Ofev is an approved anti-fibrotic therapy (a medication that reduces lung tissue scarring), marketed by Boehringer Ingelheim, for the treatment of idiopathic pulmonary fibrosis (IPF) and scleroderma. The medication works by interfering with the PDGF and FGF signaling pathways, known to be overly active in patients with lung fibrosis (scarring).
The breakthrough designation for the treatment of progressive ILDs was granted based on findings from the Phase 3 INBUILD trial (NCT02999178).
The study, sponsored by Boehringer Ingelheim, enrolled 663 adult patients with progressive ILDs other than IPF who were randomly assigned to receive either Ofev (administered at a dose of 150 mg twice a day) or a placebo for one year (52 weeks).
The trial’s primary endpoint was to determine the annual rate of lung function decline by measuring changes from baseline to week 52 in patients’ forced vital capacity (FVC, the amount of air a patient is able to exhale after taking a deep breath).
Secondary endpoints included assessing changes from baseline to week 52 in the participants’ health-related quality of life, as well as the time patients lived until showing signs of disease progression, experiencing an acute exacerbation or death.
Findings from the INBUILD trial — recently presented at the European Respiratory Society (ERS) International Congress, and published in the New England Journal of Medicine — showed that it met its primary endpoint, with Ofev reducing patients’ lung function decline by 57% over the course of one year compared with the placebo.
The most common adverse event seen during the trial was diarrhea, which was more frequent among patients treated with Ofev (66.9%) than among those treated with the placebo (23.9%). This finding was consistent with observations from previous studies.

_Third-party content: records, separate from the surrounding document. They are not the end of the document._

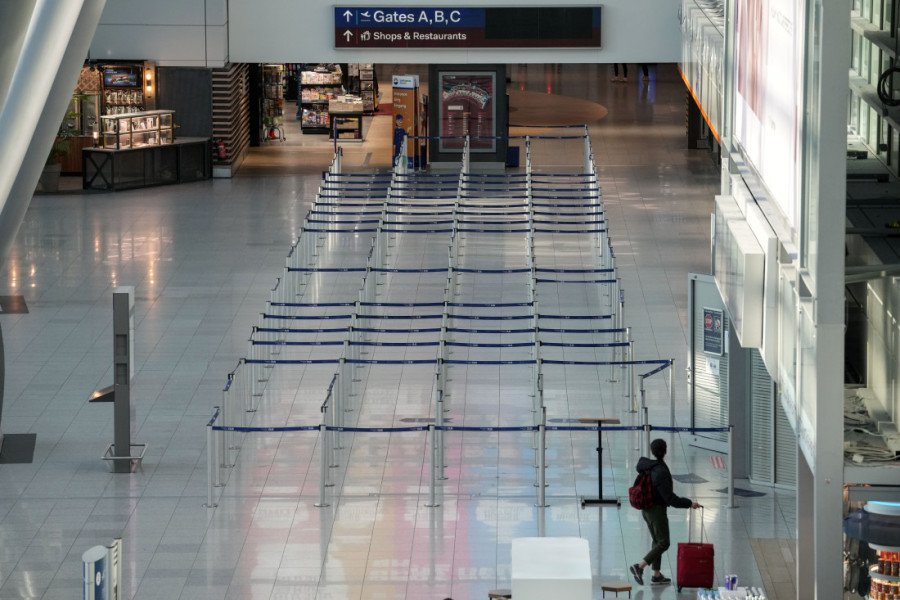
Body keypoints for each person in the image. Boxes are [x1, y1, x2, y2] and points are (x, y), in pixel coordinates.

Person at [630, 438, 701, 586]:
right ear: (666, 451)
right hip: (656, 511)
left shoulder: (648, 465)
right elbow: (670, 499)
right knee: (664, 542)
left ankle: (656, 575)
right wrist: (690, 503)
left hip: (646, 509)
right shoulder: (661, 471)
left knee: (657, 541)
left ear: (652, 451)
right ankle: (640, 566)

“We believe Ofev may help address an unmet medical need by providing a therapy for patients across a spectrum of ILDs with a progressive phenotype,” Thomas Seck, MD, senior vice president of medicine and regulatory affairs at Boehringer Ingelheim, said in a press release.
“We are encouraged by this breakthrough therapy designation and look forward to working closely with the agency to offer this therapy to patients for which there are no FDA-approved treatment options,” Seck added.
One of the expectations of experimental medications that receive the status of breakthrough therapy is that sponsors launch a compassionate use protocol to make the investigational treatment available to patients who may benefit from it. Boehringer Ingelheim has already launched a compassionate use program that allows those with progressive ILDs who are not eligible or unable to participate in clinical trials to have access to Ofev.
According to Boehringer, the company has also submitted regulatory applications for Ofev to other regulatory bodies, including the European Medicines Agency.